Он бухнулся на колени и уполз во тьму. За кустами послышалась возня, в землю ударили копыта… И стихло.
Ключник важно обратился к Бажену:
- Спели б вы теперь нам, игрецы, "Во лузех, во чистыих…"
- Твоя воля, хозяин, - спокойно ответил атаман, ловко поклонившись.
Угощение закончилось поздней ночью. Мишка, досыта упокоенный, храпел под телегой, Филя заливался соловьём у него под боком. Бажен, отчаянно зевая, втолковывал Васке:
- Я ту ночь сторожил, теперь твоя очередь, разведчик. Да, да, ты в кустах сидел, что твой татарин, когда мы с… - он оглянулся, - со знакомцем беседу вели. Помнишь, что он говорил?
- Не понял я тогда ничего.
- А я понял. Если он нас отпустил тогда, дорогу к своей стоянке открывши, то он либо дурак (а не дурак!), либо всё едино уходить вздумал… Поверь мне, те добрые люди придут сюда либо сегодня ещё, либо завтра ночью.
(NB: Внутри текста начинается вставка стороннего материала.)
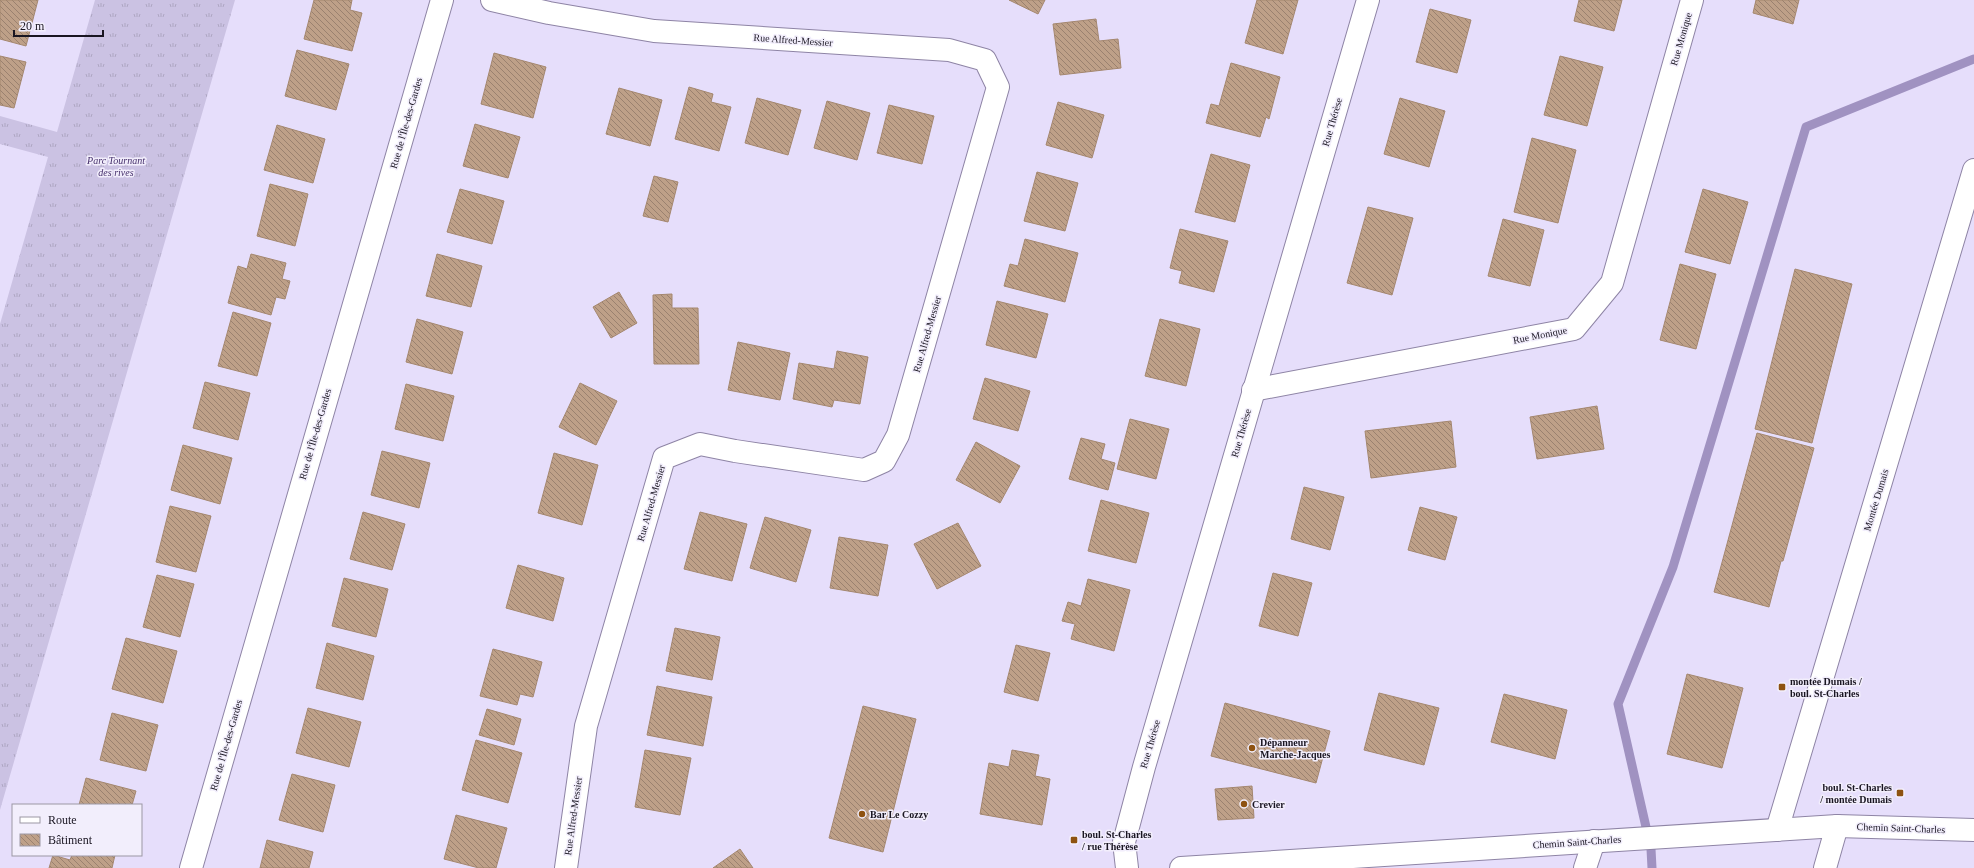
<svg xmlns="http://www.w3.org/2000/svg" width="1974" height="868" font-family="'Times New Roman',serif">
<style>
.grass{fill:url(#grass-tufts)}
.lines{fill:none;stroke-linecap:round;stroke-linejoin:round}
.stream{stroke:#a092c1;stroke-width:9}
.building{fill:url(#building-back-hatch);stroke:#a4876f}
.street-casing{stroke:#8e84a5;stroke-width:24}
.secondary-casing{stroke:#8e84a5;stroke-width:24}
.street{stroke:#fff;stroke-width:22}
.secondary{stroke:#fff;stroke-width:22}
.poi-dot{fill:#8e5211;stroke:#f2eefc;stroke-width:1.5}
.labels{text-anchor:middle;dominant-baseline:central;stroke-width:3;stroke-linejoin:round;paint-order:stroke}
.street-label{font-size:10px;fill:#191521;stroke:#f2eefc}
.park-label{font-size:10px;font-style:italic;fill:#452f6b;stroke:#f2eefc}
.poi-label{font-size:10px;font-weight:bold;fill:#191521;stroke:#f2eefc;text-anchor:start}
</style>
<defs>
<pattern id="grass-tufts" width="24" height="20" patternUnits="userSpaceOnUse"><rect width="24" height="20" fill="#cbc2e3"/><path d="M3 7l-1-3M5 7V3M7 7l1-3M15 17l-1-3M17 17v-4M19 17l1-3" fill="none" stroke="#aea6c2"/></pattern>
<pattern id="building-back-hatch" width="6" height="6" patternUnits="userSpaceOnUse"><rect width="6" height="6" fill="#bea088"/><path d="M-1 5l2 2M0 0l6 6M5-1l2 2" fill="none" stroke="#9a816f"/></pattern>
</defs>
<rect width="100%" height="100%" fill="#e6defb"/>
<polygon class="grass" points="95,0 235,0 0,810 0,324 48,157 0,144 0,116 57,132"/>
<g class="lines">
<polyline class="stream" points="1652,868 1651,849 1618,704 1673,567 1806,127 1974,59"/>
</g>
<g class="building">
<polygon points="0,0 38,0 26,46 0,39"/>
<polygon points="314,0 352,0 350,10 362,13 352,51 304,39"/>
<polygon points="1009,0 1045,0 1038,14"/>
<polygon points="1257,0 1298,0 1283,54 1245,43"/>
<polygon points="1579,0 1622,0 1614,31 1574,21"/>
<polygon points="1756,0 1799,0 1793,24 1753,13"/>
<polygon points="1430,9 1471,20 1457,73 1416,62"/>
<polygon points="1096,19 1099,41 1118,39 1121,68 1060,75 1053,24"/>
<polygon points="297,50 349,64 336,110 285,96"/>
<polygon points="494,53 546,67 533,118 481,104"/>
<polygon points="0,56 26,62 14,108 0,105"/>
<polygon points="1560,56 1603,67 1587,126 1544,115"/>
<polygon points="1231,63 1280,77 1269,119 1266,117 1260,137 1206,123 1211,104 1219,106"/>
<polygon points="689,87 713,94 711,102 731,107 719,151 675,139"/>
<polygon points="619,88 662,100 650,146 606,134"/>
<polygon points="757,98 801,110 788,155 745,143"/>
<polygon points="1400,98 1445,111 1429,167 1384,154"/>
<polygon points="827,101 870,113 857,160 814,148"/>
<polygon points="1058,102 1104,115 1092,158 1046,145"/>
<polygon points="889,105 934,116 922,164 877,153"/>
<polygon points="475,124 520,137 508,178 463,166"/>
<polygon points="277,125 325,139 313,183 264,170"/>
<polygon points="1532,138 1576,150 1558,223 1514,212"/>
<polygon points="1211,154 1250,165 1235,222 1195,212"/>
<polygon points="1037,172 1078,183 1065,231 1024,221"/>
<polygon points="654,176 678,182 668,222 643,216"/>
<polygon points="270,184 308,194 295,246 257,236"/>
<polygon points="460,189 504,201 492,244 447,232"/>
<polygon points="1703,189 1748,202 1730,264 1685,252"/>
<polygon points="1368,207 1413,218 1392,295 1347,283"/>
<polygon points="1503,219 1544,230 1530,286 1488,276"/>
<polygon points="1180,229 1228,241 1214,292 1179,283 1182,271 1170,268"/>
<polygon points="1025,239 1078,253 1065,302 1004,286 1010,264 1018,266"/>
<polygon points="251,254 286,263 282,279 290,281 285,299 276,297 271,315 228,303 238,266 247,269"/>
<polygon points="437,254 482,266 471,307 426,296"/>
<polygon points="1680,264 1716,274 1696,349 1660,340"/>
<polygon points="1795,269 1852,284 1812,443 1755,429"/>
<polygon points="619,292 637,323 611,338 593,307"/>
<polygon points="672,294 672,308 698,308 699,364 654,364 653,295"/>
<polygon points="997,301 1048,314 1036,358 986,345"/>
<polygon points="233,312 271,323 257,376 218,366"/>
<polygon points="417,319 463,332 452,374 406,362"/>
<polygon points="1160,319 1200,329 1186,386 1145,376"/>
<polygon points="738,342 790,353 780,400 728,390"/>
<polygon points="837,351 868,357 860,404 834,400 832,407 793,399 799,363 834,369"/>
<polygon points="985,378 1030,391 1018,431 973,419"/>
<polygon points="205,382 250,393 238,440 193,428"/>
<polygon points="580,383 617,401 596,445 559,427"/>
<polygon points="406,384 454,396 443,441 395,429"/>
<polygon points="1597,406 1604,449 1537,459 1530,417"/>
<polygon points="1130,419 1169,429 1156,479 1117,469"/>
<polygon points="1451,421 1456,467 1371,478 1365,431"/>
<polygon points="1757,433 1814,448 1783,561 1781,561 1769,607 1714,592"/>
<polygon points="1081,438 1105,444 1101,459 1115,463 1108,490 1069,479"/>
<polygon points="976,442 1020,466 1000,503 956,480"/>
<polygon points="183,445 232,458 220,504 171,490"/>
<polygon points="382,451 430,463 419,508 371,495"/>
<polygon points="554,453 598,465 582,525 538,513"/>
<polygon points="1304,487 1344,497 1330,550 1291,539"/>
<polygon points="1101,500 1149,513 1136,563 1088,551"/>
<polygon points="170,506 211,516 196,572 156,562"/>
<polygon points="1420,507 1457,517 1445,560 1408,550"/>
<polygon points="363,512 405,524 392,570 350,559"/>
<polygon points="700,512 747,524 732,581 684,569"/>
<polygon points="765,517 811,530 796,582 750,568"/>
<polygon points="958,523 981,566 937,589 914,544"/>
<polygon points="839,537 888,545 878,596 830,588"/>
<polygon points="518,565 564,578 553,621 506,608"/>
<polygon points="1273,573 1312,583 1298,636 1259,626"/>
<polygon points="157,575 194,584 180,637 143,627"/>
<polygon points="344,578 388,589 376,637 332,626"/>
<polygon points="1088,579 1130,590 1114,651 1071,639 1075,624 1062,621 1068,602 1081,606"/>
<polygon points="675,628 720,637 712,680 666,671"/>
<polygon points="126,638 177,651 163,703 112,689"/>
<polygon points="327,643 374,656 363,700 316,688"/>
<polygon points="1016,645 1050,653 1038,701 1004,692"/>
<polygon points="493,649 542,662 533,697 520,694 517,705 480,696"/>
<polygon points="1687,674 1743,688 1722,768 1667,754"/>
<polygon points="657,686 712,697 703,746 647,735"/>
<polygon points="1379,693 1439,708 1424,765 1364,750"/>
<polygon points="1504,694 1567,710 1555,759 1491,742"/>
<polygon points="1225,703 1330,731 1316,783 1211,756"/>
<polygon points="863,706 916,719 883,852 829,838"/>
<polygon points="308,708 361,722 349,767 296,753"/>
<polygon points="487,709 521,719 514,745 479,735"/>
<polygon points="112,713 158,725 146,771 100,760"/>
<polygon points="476,740 522,753 508,803 462,790"/>
<polygon points="645,750 691,758 680,815 635,807"/>
<polygon points="1012,750 1039,755 1035,776 1050,779 1042,825 980,814 989,763 1009,767"/>
<polygon points="292,774 335,785 323,832 279,820"/>
<polygon points="86,778 136,791 132,805 79,805"/>
<polygon points="1252,786 1254,818 1218,820 1215,789"/>
<polygon points="456,815 507,828 496,868 479,868 444,859"/>
<polygon points="267,840 313,852 309,868 260,868"/>
<polygon points="740,849 753,868 713,868"/>
<polygon points="53,855 70,860 72,855 115,855 112,868 49,868"/>
</g>
<g class="lines">
<g class="street-casing">
<g id="street">
<polyline points="492,0 549,13 654,31 949,50 985,60 998,87 898,435 884,461 864,470 735,451 700,444 664,458 586,726 566,868"/>
<polyline points="1253,390 1574,329 1612,283 1692,0"/>
<polyline points="191,868 442,0"/>
<polyline points="1127,868 1124,842 1144,767 1368,0"/>
<polyline points="1585,868 1594,841"/>
<polyline points="1825,868 1837,826"/>
</g>
</g>
<g class="secondary-casing">
<g id="secondary">
<polyline points="1777,830 1974,170"/>
<polyline points="1181,868 1837,826 1974,830"/>
</g>
</g>
<use href="#street" class="street"/>
<use href="#secondary" class="secondary"/>
</g>
<g class="poi-dot">
<rect x="1778" y="683" width="8" height="8" rx="2"/>
<circle cx="1252" cy="748" r="4"/>
<rect x="1896" y="789" width="8" height="8" rx="2"/>
<circle cx="1244" cy="804" r="4"/>
<circle cx="862" cy="814" r="4"/>
<rect x="1070" y="836" width="8" height="8" rx="2"/>
</g>
<g class="labels">
<g class="street-label">
<text transform="translate(1681 39) rotate(-74)">Rue Monique</text>
<text transform="translate(793 40) rotate(4)">Rue Alfred-Messier</text>
<text transform="translate(1332 122) rotate(-74)">Rue Thérèse</text>
<text transform="translate(406 123) rotate(-74)">Rue de l'Île-des-Gardes</text>
<text transform="translate(927 334) rotate(-74)">Rue Alfred-Messier</text>
<text transform="translate(1540 335) rotate(-11)">Rue Monique</text>
<text transform="translate(1241 433) rotate(-74)">Rue Thérèse</text>
<text transform="translate(315 434) rotate(-74)">Rue de l'Île-des-Gardes</text>
<text transform="translate(1876 500) rotate(-73)">Montée Dumais</text>
<text transform="translate(651 503) rotate(-74)">Rue Alfred-Messier</text>
<text transform="translate(1150 744) rotate(-74)">Rue Thérèse</text>
<text transform="translate(226 745) rotate(-74)">Rue de l'Île-des-Gardes</text>
<text transform="translate(573 816) rotate(-82)">Rue Alfred-Messier</text>
<text transform="translate(1901 828) rotate(2)">Chemin Saint-Charles</text>
<text transform="translate(1577 842) rotate(-4)">Chemin Saint-Charles</text>
</g>
<g class="park-label">
<text x="116" y="160">Parc Tournant<tspan x="116" dy="12">des rives</tspan></text>
</g>
<g class="poi-label">
<text x="1790" y="681">montée Dumais /<tspan x="1790" dy="12">boul. St-Charles</tspan></text>
<text x="1260" y="742">Dépanneur<tspan x="1260" dy="12">Marche-Jacques</tspan></text>
<text x="1892" y="787" text-anchor="end">boul. St-Charles<tspan x="1892" dy="12">/ montée Dumais</tspan></text>
<text x="1252" y="804">Crevier</text>
<text x="870" y="814">Bar Le Cozzy</text>
<text x="1082" y="834">boul. St-Charles<tspan x="1082" dy="12">/ rue Thérèse</tspan></text>
</g>
</g>
<rect x="12" y="804" width="130" height="52" fill="#f2eefc" stroke="#9b97a4"/>
<rect x="20" y="817" width="20" height="6" fill="#ffffff" stroke="#9b97a4"/>
<text x="48" y="824" font-size="12" fill="#191521">Route</text>
<rect x="20" y="834" width="20" height="12" fill="url(#building-back-hatch)" stroke="#9b97a4"/>
<text x="48" y="844" font-size="12" fill="#191521">Bâtiment</text>
<path d="M14 30v6h89v-6" fill="none" stroke="#191521" stroke-width="2"/>
<text x="20" y="30" font-size="12" fill="#191521" stroke="#f2eefc" stroke-width="3" paint-order="stroke">20 m</text>
</svg>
Не спи, малый, проспишь - всю ватагу погубишь… Только там, в Хворостиновке той проклятой, загорится, закричат, в сполох ударят - буди всех!
- А почему ты решил…?
Атаман уже спал, подложив под щеку маску Смехуна. Вася разыскал Голуба на темном лугу за сенником и проверил, надежно ли тот стреножен. Оборотясь спиной к лесу, невольно поежился. Уж если стоять на стороже, то с оружием. Завтра же выстругает он себе пику и обожжёт острие на костре.